僕がまだ子供だからそれがわからないのだろう

と思います。

でもそれにしても、月の涙が女の頬の上にばかり落ちてきて、自分の頬に降りかからないのはなぜだろう

とも思います。

そして女性にこう言いました。

(潤一)
あ、やっぱり小母さんが泣いているんだ。

小母さんは嘘を言ったのだ。

(女)
いいえ、いいえ、何で私が泣いているものか。

私はどんなに悲しくっても泣きはしない。

そう言いながらも女は明らかにさめざめと泣いています。

瞼の陰から涙がこんこんと湧き出て、鼻の両側をつたって頤のほうへと糸を引きながら流れています。

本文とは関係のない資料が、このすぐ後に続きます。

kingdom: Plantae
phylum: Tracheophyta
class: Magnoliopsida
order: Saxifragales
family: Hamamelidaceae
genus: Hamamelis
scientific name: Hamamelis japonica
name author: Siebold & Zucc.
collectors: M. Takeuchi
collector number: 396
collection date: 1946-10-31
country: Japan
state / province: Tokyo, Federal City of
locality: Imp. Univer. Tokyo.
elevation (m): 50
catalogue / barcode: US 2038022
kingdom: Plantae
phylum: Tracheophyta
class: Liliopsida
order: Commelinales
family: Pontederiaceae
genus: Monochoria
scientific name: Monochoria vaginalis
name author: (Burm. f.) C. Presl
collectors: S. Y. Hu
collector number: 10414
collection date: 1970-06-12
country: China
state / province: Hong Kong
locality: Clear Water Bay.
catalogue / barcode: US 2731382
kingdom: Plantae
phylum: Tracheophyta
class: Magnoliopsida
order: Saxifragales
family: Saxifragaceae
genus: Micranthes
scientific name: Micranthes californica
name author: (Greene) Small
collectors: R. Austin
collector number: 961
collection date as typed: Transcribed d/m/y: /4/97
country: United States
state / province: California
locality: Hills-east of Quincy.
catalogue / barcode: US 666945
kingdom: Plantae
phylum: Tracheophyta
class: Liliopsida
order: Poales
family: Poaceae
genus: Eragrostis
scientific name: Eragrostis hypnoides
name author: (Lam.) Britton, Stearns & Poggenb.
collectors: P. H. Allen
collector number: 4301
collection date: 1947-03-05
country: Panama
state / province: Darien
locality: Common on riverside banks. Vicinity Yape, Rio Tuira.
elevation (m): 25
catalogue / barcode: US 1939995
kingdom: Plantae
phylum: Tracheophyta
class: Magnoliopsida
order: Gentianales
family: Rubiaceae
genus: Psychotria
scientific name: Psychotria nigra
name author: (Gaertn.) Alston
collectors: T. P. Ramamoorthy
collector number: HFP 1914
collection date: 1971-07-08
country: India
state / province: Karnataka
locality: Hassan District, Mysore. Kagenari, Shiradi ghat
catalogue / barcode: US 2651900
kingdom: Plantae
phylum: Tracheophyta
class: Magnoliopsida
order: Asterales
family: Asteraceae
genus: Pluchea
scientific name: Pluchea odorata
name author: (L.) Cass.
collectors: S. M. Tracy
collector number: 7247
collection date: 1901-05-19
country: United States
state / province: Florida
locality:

声を殺してしゃくりあげるごとに、のどの骨が皮膚の下から痛々しくあらわれます。

女は鼻水をすすり、唇から侵入した涙を呑みこんだのか、ごほんごほんとむせました。

(潤一)
それ御覧なさい。

小母さんは其の通り泣いているじゃありませんか。

ねえ小母さ ん、何がそんなに悲しくって泣いているんです。

(女)
お前は何が悲しいとお云いなのかい?

こんな月夜に斯うして外を歩いて居れば、 誰でも悲しくなるじゃないか。

お前だって心の中ではきっと悲しいに違いない。

(潤一)
それはそうです。

私も今夜は悲しくって仕様がないのです。

ほんとうにどう云う訳でしょう。

(女性)
だからあの月を御覧と云うのさ。

悲しいのは月のせいなのさ。

お前もそんなに悲しいのなら、私と一緒に泣いておくれ。

ね、後生だから泣いておくれ。

(潤一)
ええ、泣きましょう、泣きましょう。

小母さんと一緒にならいくらだって泣きましょう。

私だって先から泣きたいのを我慢していたんです。

潤一もぽろぽろと涙を流し始めました。